On Sat, Feb 24, 2018 at 4:27 AM, Luis R. Rodriguez <mcgrof@xxxxxxxxxx> wrote:
> On Mon, Feb 05, 2018 at 09:28:37AM +0100, Rafael J. Wysocki wrote:
>> On Sun, Feb 4, 2018 at 11:41 PM, Bart Van Assche <Bart.VanAssche@xxxxxxx> wrote:
>> > On Wed, 2018-01-31 at 11:10 -0800, Darrick J. Wong wrote:
>> >> For a brief moment I pondered whether it would make sense to make
>> >> filesystems part of the device model so that the suspend code could work
>> >> out fs <-> bdev dependencies and know in which order to freeze
>> >> filesystems and quiesce devices, but every time I go digging into how
>> >> all those macros work I get confused and my eyes glaze over, so I don't
>> >> know if this is at all a good idea or just confused ramblings.
>> >
>> > If we have to go this way: shouldn't we introduce a new abstraction
>> > ("storage stack element" or similar) rather than making filesystems part of
>> > the device model?
>>
>> That would be my approach.
>>
>> Trying to "suspend" filesystems at the same time as I/O devices (and
>> all of that asynchronously) may be problematic for ordering reasons
>> and similar.
>
> Oh look, another ordering issue. And this is why I was not a fan of the
> device link API even though that is what we got merged. Moving on...
>
>> Moreover, during hibernation devices are suspended for two times (and
>> resumed in between, of course) whereas filesystems only need to be
>> "suspended" once.
>
> From your point of view yes, but actually internally the VFS layer or
> filesystems themselves may end up re-using this mechanism later for
> other things like -- snapshotting. And if some folks have it the way
> they want it, we may need a dependency map between filesystems anyway
> for filesystem specific reasons.

That's orthogonal to what I said.

A dependency map between filesystems and other components of the block
layer (like md, dm etc) will be necessary going forward (if all of the
suspending and resuming of them is expected to be reliable anyway),
but that doesn't change hibernation-related requirements one whit.
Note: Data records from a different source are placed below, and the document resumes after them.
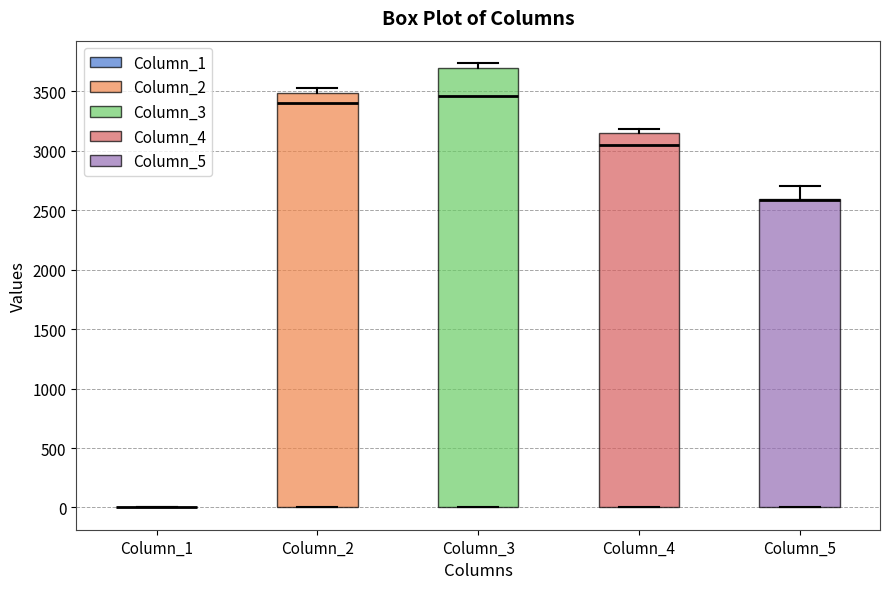

Reading left to right, read every box against the y-axis: the position of its median line, the range the box covers, and the ends of its whiskers. The values are not printed on the chart, so give them approximately, as read against the axis.

Column_1: box collapsed to a line at 0, whiskers 0 to 0
Column_2: median 3400, box 0 to 3500, whiskers 0 to 3500 (just above the box's upper edge)
Column_3: median 3450, box 0 to 3700, whiskers 0 to 3750
Column_4: median 3050, box 0 to 3150, whiskers 0 to 3200
Column_5: median 2600 (drawn on the box's upper edge), box 0 to 2600, whiskers 0 to 2700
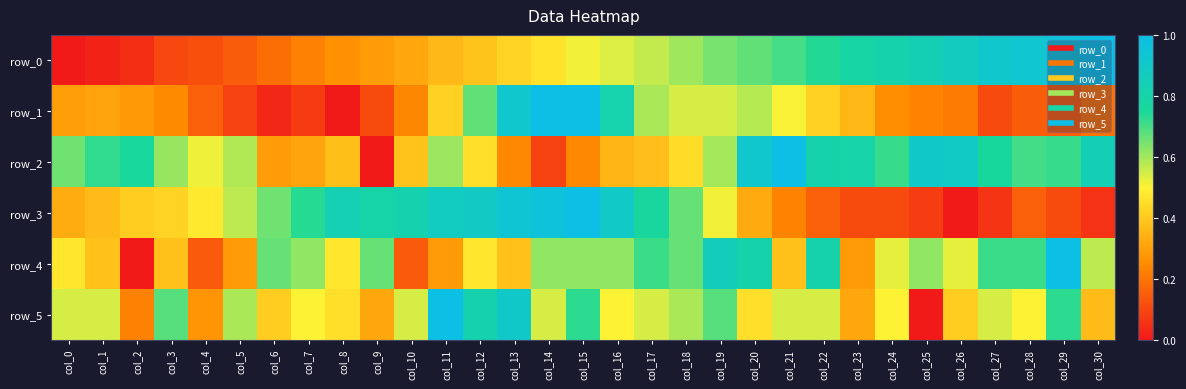

What is the difference between the second highest and second lowest values in the row_0 series?

0.9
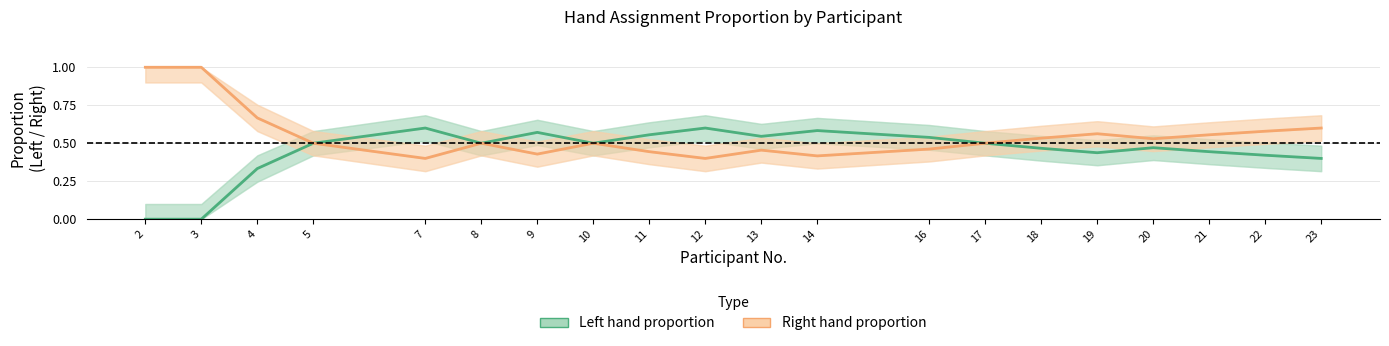

What is the average value of the Right hand proportion series?

0.6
Filesystems need to be suspended (or frozen or whatever terminology
ends up being used for that) *before* creating a hibernation image and
they *cannot* be resumed (unfrozen etc) after that until the system is
off or the kernel decides that the hibernation has failed and rolls
back.  Whatever data/metadata are there in persistent storage before
the image is created, changing them after that point is potentially
critically harmful, so (in the hibernation case) all of the in-flight
I/O that may end up being written to persistent storage needs to be
flushed before creating the image.

However, *devices* are resumed after creating the image so that the
image itself can be written to persistent storage and are suspended
after that again before putting the system to sleep (for wakeup to
work, among other things).

That's why suspend/resume of filesystems cannot be tied to
suspend/resume of devices.

Note that this isn't the case for system suspend/resume
(suspend-to-RAM or suspend-to-idle).

>> With that in mind, I would add a mechanism allowing filesystems (and
>> possibly other components of the storage stack) to register a set of
>> callbacks for suspend and resume and then invoking those callbacks in
>> a specific order.
>
> That's what I had done in my series, the issue here is order. Order in my
> series is simple but should work for starters, later however I suspect we'll
> need something more robust to help.

Quite likely.

Thanks,
Rafael